### YOUR TASK
Everything in the records below from the line containing "ring tip: (468, 248)" through the line containing "index mcp: (295, 339)" is to be reproduced exactly, those two lines included; no picture is to be copied.

+++++

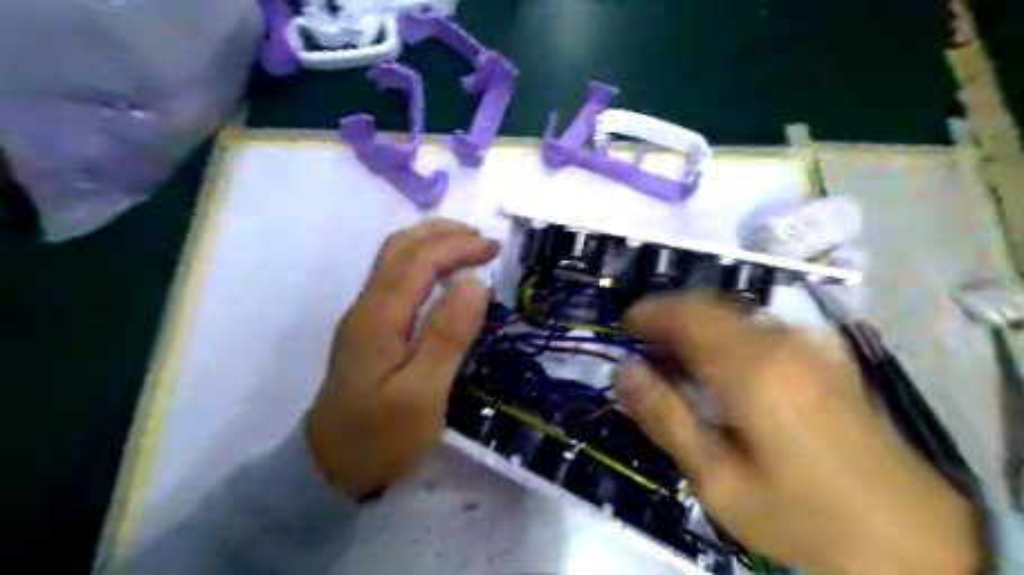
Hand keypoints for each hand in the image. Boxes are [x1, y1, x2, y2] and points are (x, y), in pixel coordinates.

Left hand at [305, 219, 498, 499]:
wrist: (330, 470)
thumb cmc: (382, 439)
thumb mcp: (423, 396)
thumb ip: (447, 336)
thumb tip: (474, 281)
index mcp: (378, 318)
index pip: (418, 260)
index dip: (457, 246)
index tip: (494, 249)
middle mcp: (365, 307)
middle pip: (400, 248)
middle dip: (444, 235)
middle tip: (485, 242)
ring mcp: (363, 317)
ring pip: (393, 259)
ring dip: (431, 243)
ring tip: (468, 248)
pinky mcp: (368, 329)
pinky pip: (394, 277)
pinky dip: (423, 262)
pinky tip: (441, 275)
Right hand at [616, 294, 982, 574]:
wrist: (912, 537)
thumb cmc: (802, 515)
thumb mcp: (718, 482)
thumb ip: (666, 419)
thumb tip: (624, 372)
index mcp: (752, 370)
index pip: (685, 315)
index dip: (647, 313)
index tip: (623, 328)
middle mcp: (781, 342)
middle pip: (707, 304)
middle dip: (667, 315)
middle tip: (644, 346)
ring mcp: (808, 344)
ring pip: (731, 311)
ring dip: (695, 323)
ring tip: (674, 357)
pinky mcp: (823, 353)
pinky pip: (756, 325)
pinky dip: (723, 332)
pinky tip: (718, 365)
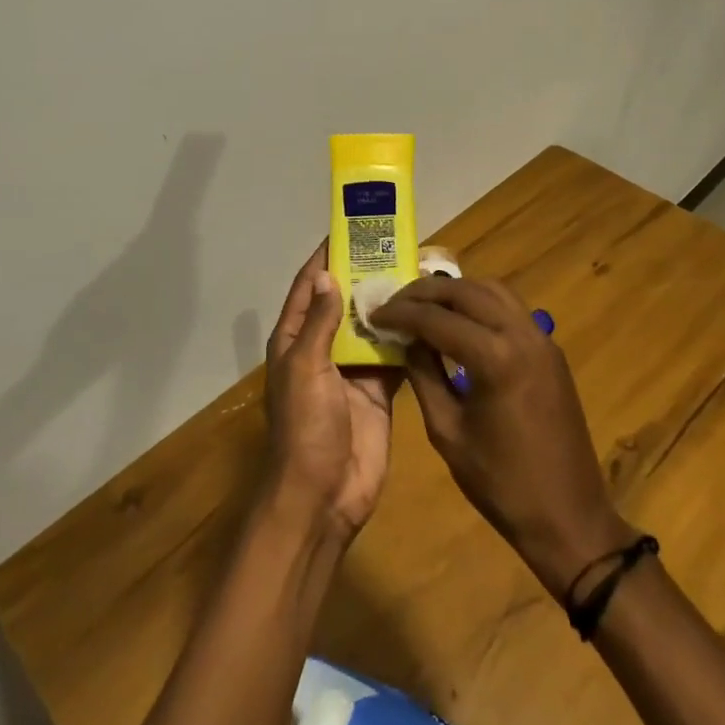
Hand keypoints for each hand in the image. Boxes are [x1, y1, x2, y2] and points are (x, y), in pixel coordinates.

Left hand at [261, 244, 398, 544]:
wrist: (324, 495)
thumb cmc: (306, 426)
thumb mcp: (306, 368)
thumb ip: (318, 322)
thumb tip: (325, 273)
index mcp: (295, 339)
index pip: (309, 286)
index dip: (326, 257)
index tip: (350, 229)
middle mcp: (322, 348)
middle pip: (344, 302)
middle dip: (365, 276)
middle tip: (396, 247)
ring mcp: (352, 370)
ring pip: (371, 326)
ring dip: (389, 304)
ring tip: (418, 273)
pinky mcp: (379, 390)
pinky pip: (394, 356)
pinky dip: (408, 337)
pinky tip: (429, 317)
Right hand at [372, 276, 635, 597]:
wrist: (569, 517)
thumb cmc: (501, 484)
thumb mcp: (447, 431)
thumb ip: (424, 376)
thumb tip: (407, 340)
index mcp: (494, 358)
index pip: (436, 318)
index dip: (401, 313)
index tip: (375, 314)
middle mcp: (521, 335)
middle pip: (465, 291)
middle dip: (425, 292)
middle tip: (395, 302)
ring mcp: (542, 338)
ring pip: (492, 289)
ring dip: (455, 290)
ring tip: (424, 304)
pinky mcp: (550, 349)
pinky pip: (511, 307)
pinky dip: (480, 302)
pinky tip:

+++++

### OUTPUT FOR THIS TASK
ring tip: (468, 248)
pinky mcp: (368, 329)
pinky pip: (394, 277)
pinky dip: (423, 262)
pinky tip: (441, 275)
Right hand at [616, 294, 982, 574]:
wrist: (912, 537)
thumb cmc: (802, 515)
thumb mcp: (718, 482)
thumb ip: (666, 419)
thumb tip: (624, 372)
index mcp: (752, 370)
index pip: (685, 315)
index dip: (647, 313)
index tip: (623, 328)
middle mcp: (781, 342)
middle pip: (707, 304)
middle dip: (667, 315)
middle tip: (644, 346)
ring mcp: (808, 344)
ring pip: (731, 311)
ring dip: (695, 323)
ring tip: (674, 357)
pinky mcp: (823, 353)
pinky pip: (756, 325)
pinky dip: (723, 332)
pinky tip: (718, 365)
Hand keypoints for each hand in the image. Boxes are [x1, y1, x2, y2] and points are (x, y), in pixel coordinates.

Left hand at [261, 244, 398, 544]:
wrist: (324, 495)
thumb cmc: (306, 426)
thumb mcp: (306, 368)
thumb ip: (318, 322)
thumb tip: (325, 273)
index mcp: (295, 339)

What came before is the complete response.